Some sponsors want to bill more for power in the early years to build up a reserve quickly. Others prefer to add to reserves over time.
The usage cases fall into two buckets.
Bucket one is where storage is used by a utility or grid operator to supply capacity at a certain time of day. That feels like a strategic asset to a lender. Those usage cases typically have high levels of predictability in terms of operational dispatch, which lenders love. The banks then focus on the operating assumptions with the independent engineer because the battery is in a well-defined dispatch box in terms of how it will be used.
The second bucket is where batteries are being used as more of a standalone business. The revenue is largely from providing ancillary services to the grid or earning an arbitrage return. These deals have more unpredictable revenue profiles, making them harder for the project finance market to take a long-term assessment. Banks have been taking more merchant risk in wind and solar deals as they see proof of concept deployed at capacity across the grid. It will probably take a little time before true merchant plays with batteries become primetime in the project market.
Leverage is typically around 90% of value for capacity-type deals in bucket one.
Pricing for such deals is currently at a small premium over regular solar deals. Lithium ion is a well-known technology and most such deals involve bigger sponsors, with robust fundamentals of the underlying PPA and performance warranties. These are the types of factors that typically support high leverage.
The focus until now has been exclusively on batteries with a four-hour or less duration window. Lithium ion struggles to be the chemistry of choice for longer dispatch cases. California has been doing modeling that shows by 2045 to 2050, the state will need a lot longer duration storage to support the big renewables buildout expected, especially as gas peakers are taken off line.
Within the last couple of months, some California community choice aggregators have issued procurements for eight-hour storage. The bids coming in are for pumped-storage hydro, compressed air and chemical battery solutions. These CCAs want the ability to replace gas peakers, which requires the ability to draw on stored electricity from about 4 p.m. to the next morning.

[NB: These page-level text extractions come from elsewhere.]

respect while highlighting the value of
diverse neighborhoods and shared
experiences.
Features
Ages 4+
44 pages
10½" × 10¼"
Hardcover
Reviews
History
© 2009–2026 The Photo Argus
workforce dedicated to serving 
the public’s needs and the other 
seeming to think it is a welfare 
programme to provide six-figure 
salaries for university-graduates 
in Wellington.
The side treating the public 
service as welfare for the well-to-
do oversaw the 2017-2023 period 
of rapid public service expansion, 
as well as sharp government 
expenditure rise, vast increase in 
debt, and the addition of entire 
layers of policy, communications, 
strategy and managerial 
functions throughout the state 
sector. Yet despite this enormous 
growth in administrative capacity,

Other states like New York are also looking at long-duration usage cases, but such usage cases are still at an early stage and we are not seeing them yet in the project finance market.
There are other global examples where longer-duration storage is being looked at as an alternative to transmission line upgrades or as a way to avoid solar curtailment in the summer with dispatch of the stored power months later in the winter.

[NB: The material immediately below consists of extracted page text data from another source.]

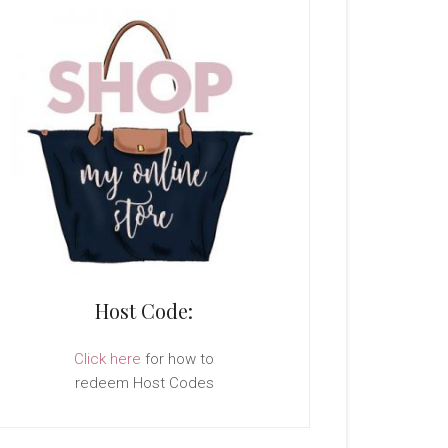
Host Code:
Click here
for how to
redeem Host Codes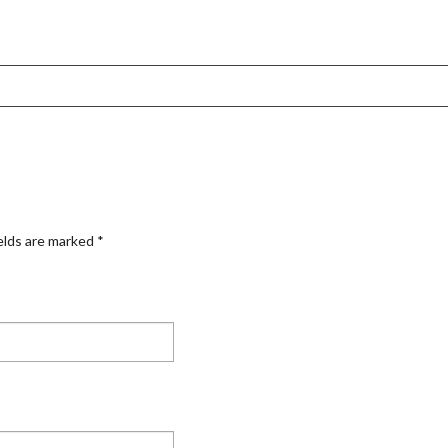
elds are marked
*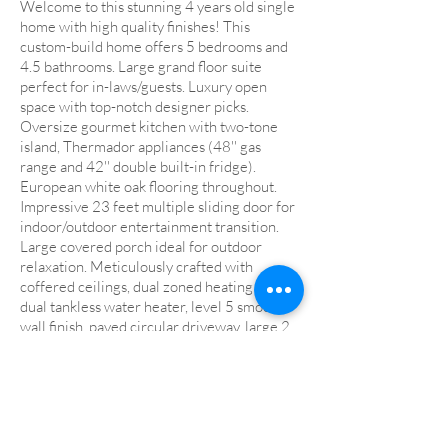
Welcome to this stunning 4 years old single
home with high quality finishes! This
custom-build home offers 5 bedrooms and
4.5 bathrooms. Large grand floor suite
perfect for in-laws/guests. Luxury open
space with top-notch designer picks.
Oversize gourmet kitchen with two-tone
island, Thermador appliances (48'' gas
range and 42'' double built-in fridge).
European white oak flooring throughout.
Impressive 23 feet multiple sliding door for
indoor/outdoor entertainment transition.
Large covered porch ideal for outdoor
relaxation. Meticulously crafted with
coffered ceilings, dual zoned heating and ac,
dual tankless water heater, level 5 smooth
wall finish, paved circular driveway, large 2
car garage with connection for an electric
vehicle plus a carport and much more! Top
rated Cupertino shcools - Monta Vista High,
Lawson Middle, and Garden Gate
Elementary! This home offers all you
desire! Walking distance to Apple campus,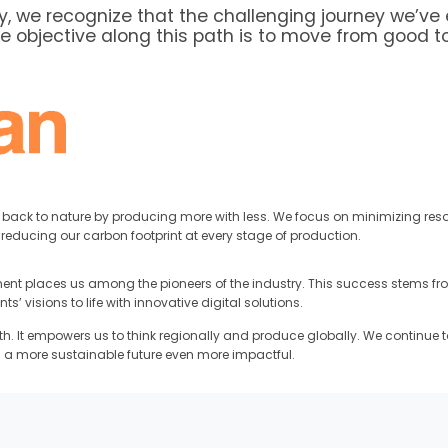
 we recognize that the challenging journey we’ve 
re objective along this path is to move from good t
g back to nature by producing more with less. We focus on minimizing re
reducing our carbon footprint at every stage of production.
t places us among the pioneers of the industry. This success stems from
 visions to life with innovative digital solutions.
th. It empowers us to think regionally and produce globally. We continue t
 a more sustainable future even more impactful.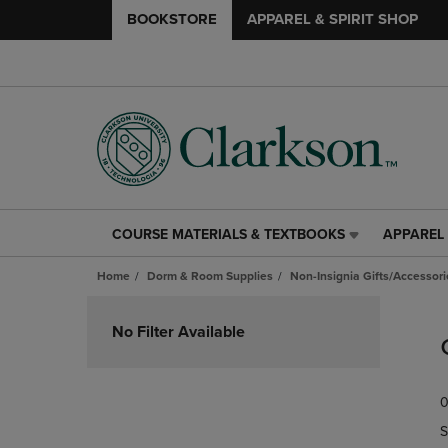
BOOKSTORE
APPAREL & SPIRIT SHOP
COURSE MATERIALS & TEXTBOOKS
APPAREL 
COURSE
APPAREL
MATERIALS
&
Home
Dorm & Room Supplies
Non-Insignia Gifts/Accessori
&
SPIRIT
TEXTBOOKS
SHOP
Skip
LINK.
LINK.
to
No Filter Available
PRESS
PRESS
products
ENTER
ENTER
TO
TO
0
NAVIGATE
NAVIGAT
TO
TO
S
PAGE,
PAGE,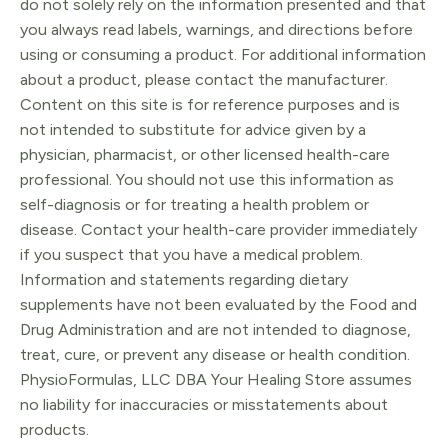
do not solely rely on the information presented and that
you always read labels, warnings, and directions before
using or consuming a product. For additional information
about a product, please contact the manufacturer.
Content on this site is for reference purposes and is
not intended to substitute for advice given by a
physician, pharmacist, or other licensed health-care
professional. You should not use this information as
self-diagnosis or for treating a health problem or
disease. Contact your health-care provider immediately
if you suspect that you have a medical problem.
Information and statements regarding dietary
supplements have not been evaluated by the Food and
Drug Administration and are not intended to diagnose,
treat, cure, or prevent any disease or health condition.
PhysioFormulas, LLC DBA Your Healing Store assumes
no liability for inaccuracies or misstatements about
products.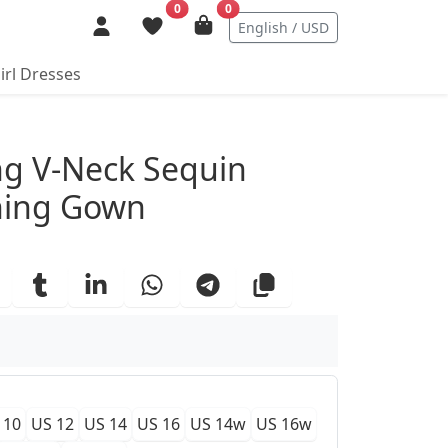
0
0
English / USD
irl Dresses
ails
ng V-Neck Sequin
ning Gown
 10
US 12
US 14
US 16
US 14w
US 16w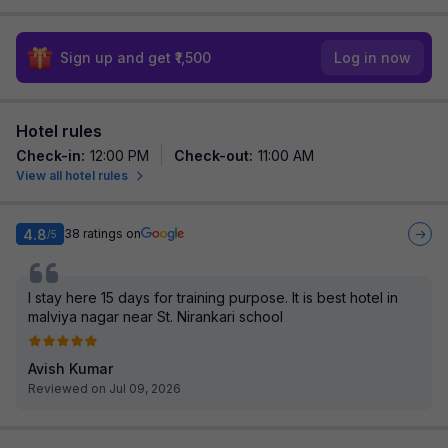
Sign up and get ₹1,500
Log in now
Hotel rules
Check-in
:
12:00 PM
Check-out
:
11:00 AM
View all hotel rules
4.8
38
ratings on
/5
I stay here 15 days for training purpose. It is best hotel in
malviya nagar near St. Nirankari school
Avish Kumar
Reviewed on Jul 09, 2026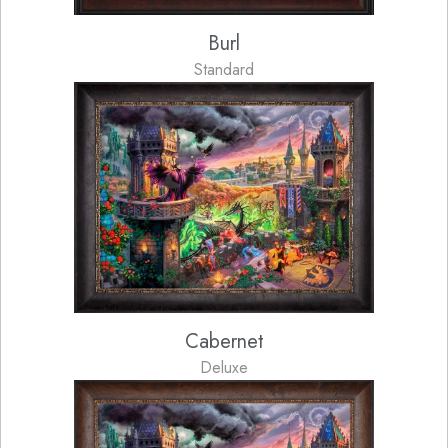
Burl
Standard
Cabernet
Deluxe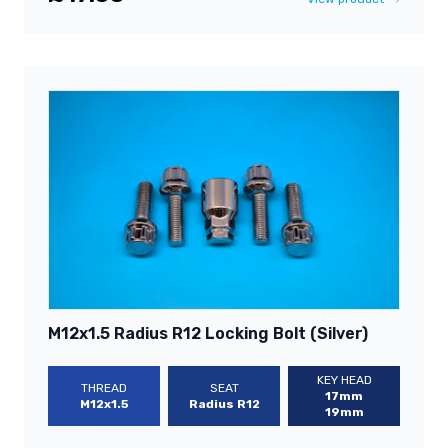
M12x1.5 Radius R12 Locking Bolt (Silver)
KEY HEAD
THREAD
SEAT
17mm
M12x1.5
Radius R12
19mm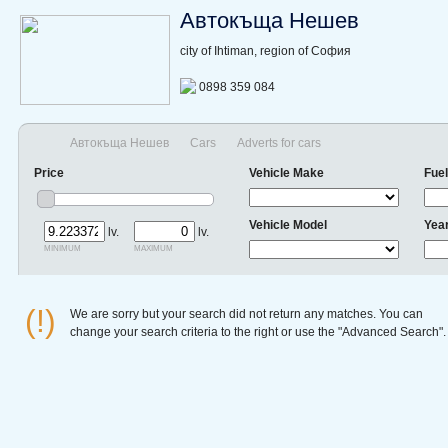
Автокъща Нешев
city of Ihtiman, region of София
0898 359 084
Автокъща Нешев
Cars
Adverts for cars
Price
Vehicle Make
Fuel
Vehicle Model
Yea
lv.
lv.
minimum
maximum
(!)
We are sorry but your search did not return any matches. You can
change your search criteria to the right or use the "Advanced Search".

Some interesting technologies are being tested, such as flow batteries, gravity-based solutions and cryogenic air solutions. Most are still in the demonstration phase, but banks are helping to innovate more credit solutions coming to market and, with the right regulatory support, we expect to see some of these newer battery chemistries also approaching the project market.
Congress is talking about tax credits for standalone storage and other forms of support such as a push to electrify the transportation sector. Any major push to deploy recharging networks will strengthen the case for more storage on the grid to address load mismatches between time of peak use and intermittent supply from renewables. Energy storage could also be a key piece of grid resiliency. Wider storage deployment would have made a difference last February during the four-day cold snap in Texas. The big picture points to a growing role for storage.